Куниэда, казалось, на мгновение замешкался.
– Да, мне привелось побывать там дважды, до войны и после. Собственно, в первый раз я был послан туда учиться за казенный счет.
– Перед войной, значит…
– Это было как раз во время гражданской войны в Испании.
Рюмон вынул изо рта сигарету и зажал в руке. Он вдруг напрягся.
С того времени, когда в Испании разразилась гражданская война, прошло уже полвека. Несколько лет назад Рюмон попытался разузнать что-нибудь о дипломатах, работавших в японской дипломатической миссии в Испании во время войны, однако и посланника Макото Яно, и секретаря Тэйитиро Такаока уже давно не было в живых. И хотя Куниэда был всего лишь студентом, учившимся за счет правительства Японии, то обстоятельство, что он жил в Испании во время гражданской войны, делало его бесценным свидетелем событий тех лет. А значит, нельзя упустить ни слова из его рассказов.
Рюмон подался вперед:
– Во время гражданской войны… то есть, после июля тысяча девятьсот тридцать шестого года?
Куниэда утвердительно кивнул:
– Совершенно верно. Я поехал в Испанию в сентябре девятого года эры Сёва, это был тысяча девятьсот тридцать четвертый год. Гражданская война началась два года спустя.
– Позвольте спросить, где вы жили в Испании?
– В Саламанке. Я учился в университете Саламанки.
Рюмону стало жарко. Наверняка его возбуждение не осталось незамеченным.
– Вы приехали в Испанию один, господин Куниэда, или кто-то еще из японцев учился с вами?
– Кроме меня в то время в Испании находились трое студентов, поехавших за счет государства. Правда, нас разделили: Масуяма Кодзо учился в Мадридском университете, Танимура Эйтаро – в Вальядолидском, а я в Саламанке.
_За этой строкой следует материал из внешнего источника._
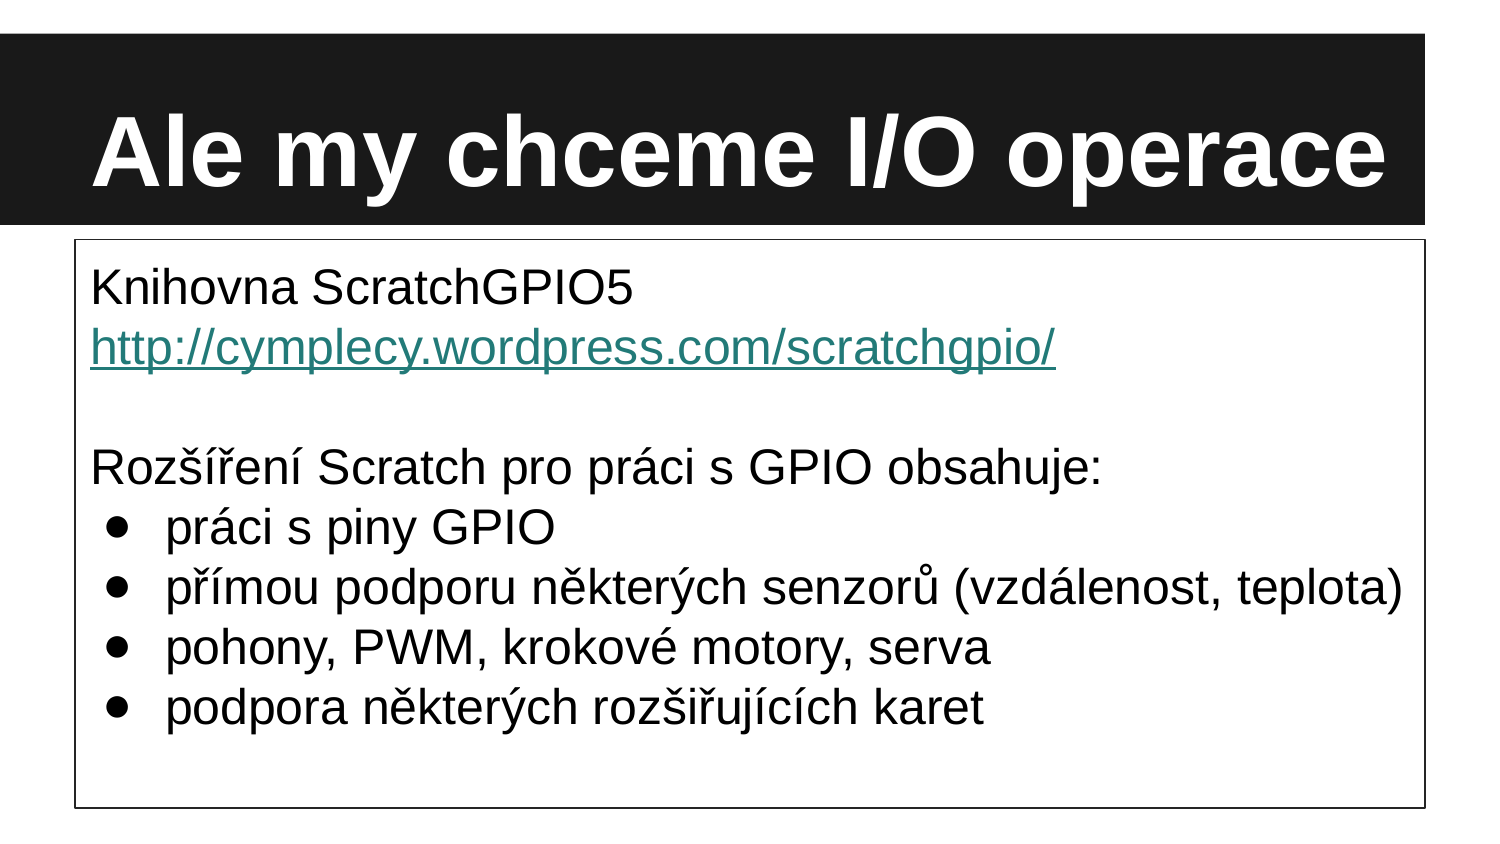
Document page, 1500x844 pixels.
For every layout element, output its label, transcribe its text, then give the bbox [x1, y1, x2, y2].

title Ale my chceme I/O operace [75, 33, 1425, 221]
list Knihovna ScratchGPIO5 http://cymplecy.wordpress.com/scratchgpio/ Rozšíření Scratch pro práci s GPIO obsahuje: práci s piny GPIO přímou podporu některých senzorů (vzdálenost, teplota) pohony, PWM, krokové motory, serva podpora některých rozšiřujících karet [75, 239, 1425, 808]
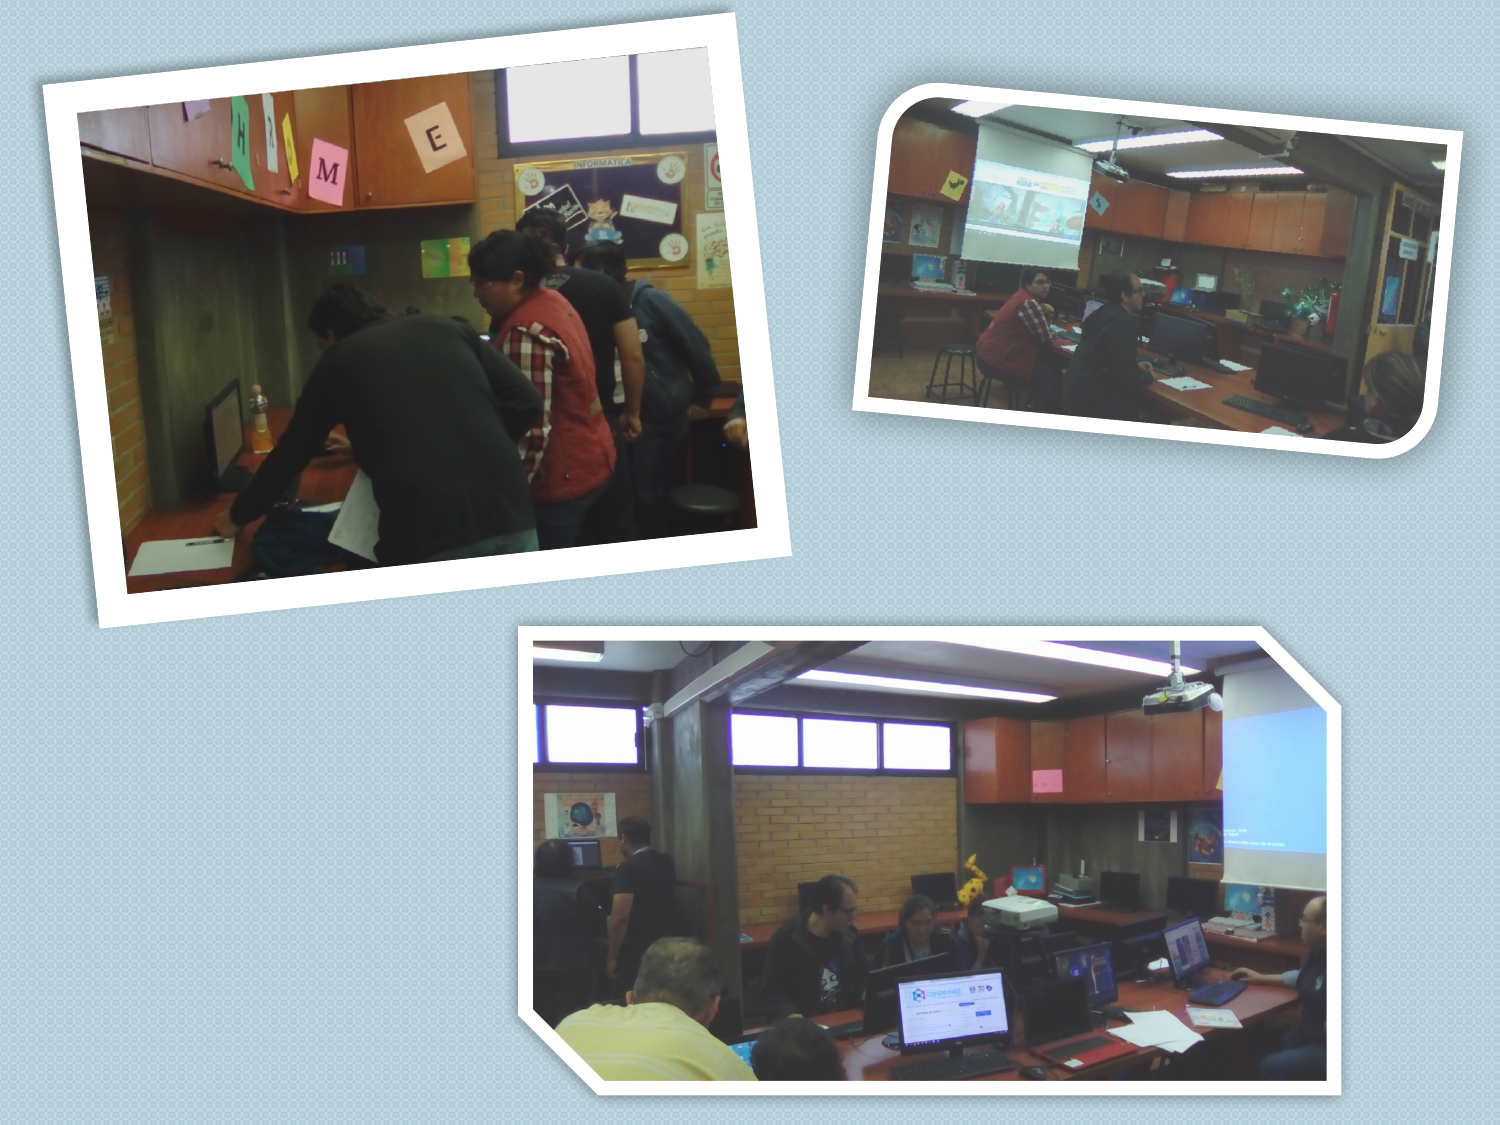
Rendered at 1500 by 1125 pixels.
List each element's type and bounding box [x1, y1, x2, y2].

Я слышал, что у господина Масуяма в последнее время нелады со здоровьем, однако оба они, к счастью, живы.
Рюмон не верил собственным ушам.
В Испании во время гражданской войны находились трое японских студентов, поехавших за казенный счет. Мало того, все трое выжили в последующие бурные пятьдесят лет эпохи Сева, и все трое живы и теперь.
Если считать, что в годы войны им было за двадцать, то теперь им должно быть лет семьдесят и восемьдесят. Поскольку средняя продолжительность жизни увеличилась, в этом факте нет ничего странного, но что все трое до сих пор живы – это все-таки невероятно.